For more than 13 years, Joyce Owens and her team at Architecture Joyce Owens LLC | Studio AJO, a Florida-based architectural, interiors, and design firm, have been recognized for exceptional work and distinguished, modern designs and minimalist interiors. Committed to being an advocate for good design and serving clients’ needs, Studio AJO has become a recognized architectural practice in the community. In Florida, Studio AJO focuses on commercial community projects and island homes, emphasizing designing spaces and places that are both environmentally sensitive and culturally appropriate for their site. The firm currently has work in Florida, the UK, and Italy.
What inspires you about coastal and seaside living?
Who doesn’t love the water? Our projects tend to revolve around the views a property provides. Studio AJO clients love the beach and want waterfront views. In Florida, the challenge is creating stunning coastal residences while accommodating the climate and weather conditions. Studio AJO is true to Florida’s design and builds homes that are part of their environment and not fighting it (stylistically and structurally). We use big windows, lots of glass, and are fortunate enough to have opportunities to create fantastic residences on the beach. We also take advantage of our subtropical climates and have a strong focus on the vegetation we include in our projects.
How does this inspiration appear in your designs?
In Florida and especially along the coast, it is all about the shade. We must design to let the daylight inside the home but not the heat. Our goal is to make sure our residential designs have plenty of shade. The vegetation outside of the house helps create ideal living conditions inside. Ensuring we use plants to create shade for our residences creatively is essential. Clients move to the beach for all it has to offer, including the sea breezes. AJO Studio ensures their homes capture these with sea breezes. Cross-ventilation is essential and always top of mind when we are working with our clients. Our designs include lots of windows and doors to celebrate these sea breezes, but it also means we do not design residences so deep that the wind cannot blow through them. In some areas of the country, homes are designed to not see from front to back.
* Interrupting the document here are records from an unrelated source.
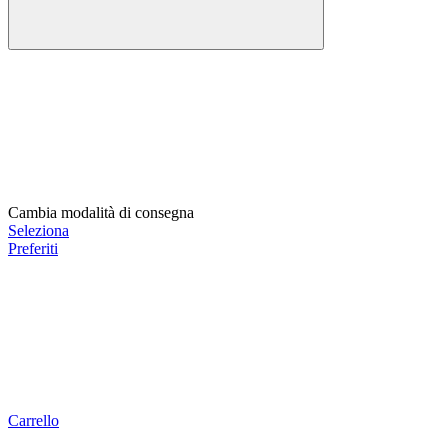
Cambia modalità di consegna
Seleziona
Preferiti
Carrello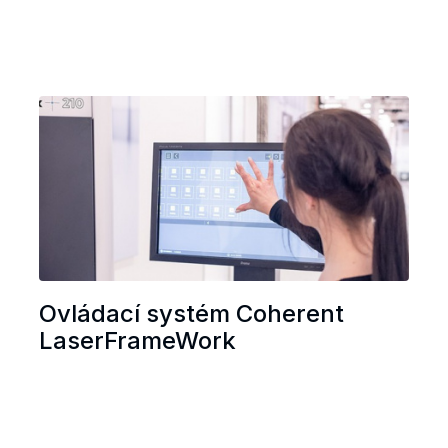
Ovládací systém Coherent
LaserFrameWork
Our designs have full sightlines, so the breezes can easily circulate through the house.
Please walk us through one of your favorite coastal residential designs.
We worked with a German client and his partner on a beautiful coastal home, Villa Captiva. Our clients had very European, minimalist taste. Their design was to have nothing extra, a minimalist beachfront house that was low maintenance. Their lot resides on a tight residential street where the houses are close together. From the street view, they wanted their home to fit in with the others in the neighborhood visually. We went with a modern, simple exterior that fits with the other island designs nearby. Low maintenance was another critical aspect of the house. They reside in the home a total of three months out of the year, so ensuring the home didn’t require upkeep between their three trips was important. Familiarity with the neighborhood allowed them to discover the beachfront property as they were already living a couple of streets over and had wanted to upgrade to beachfront property. Securing this lot led us to design a home with expansive waterfront views that could be accessed from multiple points. With WinDoor’s sliding glass doors, we were able to create easy access to the beach from the downstairs and expansive views from upstairs. My favorite WinDoor product is their Estate Entrance Door. We use this product a lot because no one else can give us the flexibility, hurricane-proof durability, and quality that the Estate Entrance Door provides.
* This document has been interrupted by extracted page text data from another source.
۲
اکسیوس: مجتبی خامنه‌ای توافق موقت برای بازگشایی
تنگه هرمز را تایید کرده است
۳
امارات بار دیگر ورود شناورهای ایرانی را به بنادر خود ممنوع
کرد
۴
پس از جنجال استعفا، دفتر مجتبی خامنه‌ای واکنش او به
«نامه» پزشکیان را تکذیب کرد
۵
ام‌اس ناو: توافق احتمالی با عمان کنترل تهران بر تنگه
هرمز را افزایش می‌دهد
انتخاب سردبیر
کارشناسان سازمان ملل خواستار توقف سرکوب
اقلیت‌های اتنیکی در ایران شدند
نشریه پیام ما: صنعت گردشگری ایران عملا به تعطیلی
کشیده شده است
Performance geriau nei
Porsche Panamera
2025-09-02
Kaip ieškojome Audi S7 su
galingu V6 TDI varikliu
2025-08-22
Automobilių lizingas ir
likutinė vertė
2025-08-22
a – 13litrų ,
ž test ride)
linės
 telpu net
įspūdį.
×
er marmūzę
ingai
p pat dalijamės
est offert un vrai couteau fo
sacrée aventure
What would an ideal client bring to the table if they were looking to work with you on a project?
The ideal client brings a wish list of what they need in a home. This list could include the number of bedrooms and bathrooms required or how they work in their kitchen. It is also helpful to know what a client may not need, such as a bathtub, because they never take baths. Photos of items that inspire a client are also useful. These images do not need to be of other homes but of places and spaces that inspire them and make them have positive emotions. A client once shared a photo, probably in Greece, in a grotto. The rocks had been painted a beautiful Greecian blue, and the light was flooding into the space. The feeling this photo evoked is what the client wanted in their residence. They needed their home to feel like this unique place. This type of client is ideal because they’re showing you what they need but asking you to design what they want.
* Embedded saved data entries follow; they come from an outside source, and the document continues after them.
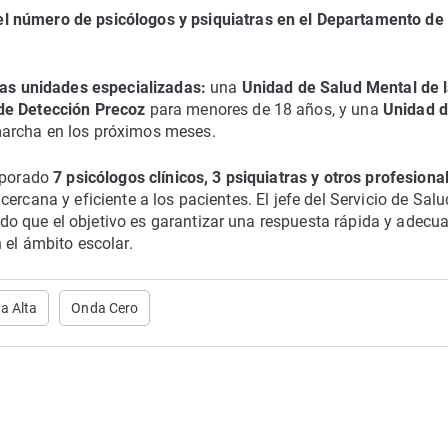
l número de psicólogos y psiquiatras en el Departamento de
as unidades especializadas:
una
Unidad de Salud Mental de 
de Detección Precoz
para menores de 18 años, y una
Unidad 
archa en los próximos meses.
orporado
7 psicólogos clínicos, 3 psiquiatras y otros profesiona
ercana y eficiente a los pacientes. El jefe del Servicio de Salu
o que el objetivo es garantizar una respuesta rápida y adecu
 el ámbito escolar.
a Alta
Onda Cero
What role has material advancement played in designing for coastal regions?
The need to protect ourselves from hurricanes has led to multiple advancements in building products. In the ’70s and ’80s, we were not building homes that were meant to last. We did not have the codes in place that demand a higher quality product, and the technology did not exist to build with improved outcomes. Now, we can create projects that will last much longer. We are always gaining a better understanding of heat and how it penetrates a home. New ways to keep a home cool while dehumidifying it are making them last longer. All of us are learning all the time, and continued advancements in materials will only lead to even better homes in the future.
What styles and/or trends do you see happening right now with residential design?
Slowly designs are becoming more modern. We are happy to see this trend as it aligns with the region and is more appropriate than building a traditional design. For a while, everything went Mediterranean, and it is not meant for a hot, humid climate.
In regards to color, everything went a bit beige (think beige on taupe on tan) for a while, and we are moving into more contemporary colors. We’re moving through that now, and things are more modern in bright, clean whites. Even clients who say they have traditional tastes are now becoming more interested in being led in different directions. They see what fits their environment from a visual standpoint and are leaning more towards this type of modern design. No matter what, one trend for beachfront living is taking advantage of ocean breezes. We are fortunate enough to live in paradise, and our goal is to help all our clients celebrate this by bringing in those soothing cross breezes and natural daylight.
More about Joyce Owens:
For nearly 30 years, Joyce Owens, FAIA has fearlessly pursued openness and clarity in her design concepts, inspiring those around her. She has been a leader in design, favoring contemporary design, and achieving impressive diversity in her work while exuding dedication to innovation, collaboration, debate and cooperative experience.
Joyce recently received the 2020 AIA (American Institute Architects) Florida Chapter, Medal of Honor Award for Design. The Medal of Honor for Design Award recognizes architects who, by the high quality and originality of their work, advance the value and public awareness of good architecture and provide inspiration to colleagues and others.
In Fall 2020, Joyce will be featured in the latest coffee table book published by Benton Buckley Books called “New View. A Curated Visual Gallery of Florida’s Finest Residential Architects.” This 14-page feature will exhibit Joyce’s latest project and two other architects on Florida’s Gulf Coast. “New View” will be found in your local Barnes and Noble and on Amazon.